- PROBLEMS TO SOLVE:
A: In the Tilhill news item, please change every "broadleaved" to "broadleaf" and give everything from "Tilhill, the UK’s" down to "of hardwood species." again.
B: Answer these questions from the Tilhill news item:
(i) Who is Forestry Director at Tilhill?
(ii) What does Future Trees Trust provide to nurseries?
(iii) What position does Cora Pfarre hold at Tilhill?

··· TEXT PASSAGE ···

Tilhill supports broadleaved tree improvement charity 

Tilhill, the UK’s leading woodland creation, management, timber harvesting and landscaping company, has announced their support for tree improvement charity Future Trees Trust.   

As a UK market leader in woodland management, it makes perfect sense for Tilhill to be supporting the work of the UK’s only broadleaved tree improvement charity. Future Trees Trust is dedicated to improving broadleaved trees to increase their timber yield and resilience and Tilhill will be supporting their work across a number of hardwood species.   

A sustainable source of home-grown hardwoods is essential to Tilhill’s business and supporting those who share this objective is an important part of the company’s investment into the future of UK forestry. Future Trees Trust’s work will help ensure this sustainable supply, by providing improved seed to nurseries for foresters to access the highest standards of planting stock available.

Tilhill supports Future Trees Trust mission to use research to ensure the next generation of broadleaved trees will deliver all the environmental, social and economic benefits possible. 

Cora Pfarre, Tilhill Southern England Forest Manager attends the Future Trees Trust Annual Supporters’ Day 2022


David Edwards, Forestry Director at Tilhill says: “The work of Future Trees Trust is vital for the future of our woodlands where trees need to be resilient to the impacts of climate change such as pests and diseases. Tilhill is therefore pleased to be able to offer our ongoing support to such important work.”

··· LISTED RECORDS ···

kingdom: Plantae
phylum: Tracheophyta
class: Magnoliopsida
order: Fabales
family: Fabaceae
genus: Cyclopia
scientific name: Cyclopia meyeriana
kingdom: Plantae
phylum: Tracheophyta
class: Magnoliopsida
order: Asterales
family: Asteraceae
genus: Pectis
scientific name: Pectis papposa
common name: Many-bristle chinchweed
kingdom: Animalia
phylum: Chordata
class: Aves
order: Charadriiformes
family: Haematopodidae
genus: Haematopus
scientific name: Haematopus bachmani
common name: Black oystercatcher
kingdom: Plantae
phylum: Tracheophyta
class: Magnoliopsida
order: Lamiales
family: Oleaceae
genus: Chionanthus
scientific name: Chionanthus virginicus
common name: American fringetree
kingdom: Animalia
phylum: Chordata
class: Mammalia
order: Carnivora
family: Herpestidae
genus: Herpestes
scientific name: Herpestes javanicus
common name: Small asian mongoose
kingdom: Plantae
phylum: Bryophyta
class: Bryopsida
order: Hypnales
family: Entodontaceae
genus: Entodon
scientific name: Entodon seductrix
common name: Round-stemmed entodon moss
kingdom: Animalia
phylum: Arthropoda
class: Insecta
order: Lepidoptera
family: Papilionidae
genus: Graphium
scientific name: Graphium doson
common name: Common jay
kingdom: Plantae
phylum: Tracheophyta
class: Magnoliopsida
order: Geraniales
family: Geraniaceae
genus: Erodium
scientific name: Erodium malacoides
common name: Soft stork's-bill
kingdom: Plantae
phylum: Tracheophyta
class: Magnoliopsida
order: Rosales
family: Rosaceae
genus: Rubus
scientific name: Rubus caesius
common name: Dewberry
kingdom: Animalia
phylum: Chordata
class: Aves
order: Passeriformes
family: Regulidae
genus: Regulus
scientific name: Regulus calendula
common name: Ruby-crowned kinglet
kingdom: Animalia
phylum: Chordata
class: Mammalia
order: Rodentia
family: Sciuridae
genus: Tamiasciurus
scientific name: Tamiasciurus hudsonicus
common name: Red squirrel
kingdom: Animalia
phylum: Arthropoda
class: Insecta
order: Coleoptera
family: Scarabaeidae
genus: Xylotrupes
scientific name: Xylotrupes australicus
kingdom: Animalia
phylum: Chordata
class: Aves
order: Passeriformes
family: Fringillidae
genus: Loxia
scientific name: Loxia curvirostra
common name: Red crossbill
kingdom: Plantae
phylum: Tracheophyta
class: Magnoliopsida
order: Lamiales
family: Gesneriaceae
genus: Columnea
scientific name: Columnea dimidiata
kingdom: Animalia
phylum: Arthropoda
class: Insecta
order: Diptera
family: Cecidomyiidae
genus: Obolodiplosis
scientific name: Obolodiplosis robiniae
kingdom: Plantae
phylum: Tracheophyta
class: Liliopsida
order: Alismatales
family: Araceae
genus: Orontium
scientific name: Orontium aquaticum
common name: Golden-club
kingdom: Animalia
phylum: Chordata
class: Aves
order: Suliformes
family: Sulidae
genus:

···

- ANSWERS PROVIDED:
A:
Tilhill, the UK’s leading woodland creation, management, timber harvesting and landscaping company, has announced their support for tree improvement charity Future Trees Trust.   

As a UK market leader in woodland management, it makes perfect sense for Tilhill to be supporting the work of the UK’s only broadleaf tree improvement charity. Future Trees Trust is dedicated to improving broadleaf trees to increase their timber yield and resilience and Tilhill will be supporting their work across a number of hardwood species.

B:
(i) David Edwards
(ii) Improved seed
(iii) Southern England Forest Manager